As the about-to-be Buddha, Siddhartha Gautama, sat in meditation, Mara brought his most beautiful daughters to seduce Siddhartha. Siddhartha, however, remained in meditation. Then Mara sent vast armies of monsters to attack him. Yet Siddhartha sat still and untouched.

Mara claimed that the seat of enlightenment rightfully belonged to him and not to the mortal Siddhartha. Mara's monstrous soldiers cried out together, "I am his witness!" Mara challenged Siddhartha, who will speak for you?

Then Siddhartha reached out his right hand to touch the earth, and the earth itself spoke: "I bear you witness!" Mara disappeared. And as the morning star rose in the sky, Siddhartha Gautama realized enlightenment and became a Buddha.

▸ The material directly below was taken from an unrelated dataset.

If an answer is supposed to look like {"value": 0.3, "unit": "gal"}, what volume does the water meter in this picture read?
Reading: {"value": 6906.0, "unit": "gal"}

There are much better more emotional and detailed descriptions of the TEST but I know you can find them and read them if you have an interest in the full story. Basically, this is the story of all men who are born into the higher realm and it is a template for you to follow so that you too can finally BE BORN, rather than stuck here dead with the rest of us. ;)

I will give a few lines from a paper I wrote on Transcendental Rationalism a month ago…perhaps this will help as well.

Does it make sense to spend time pondering the sensory

material environment or this hidden transcendental being whose presence is established

regardless of his fluid material environment.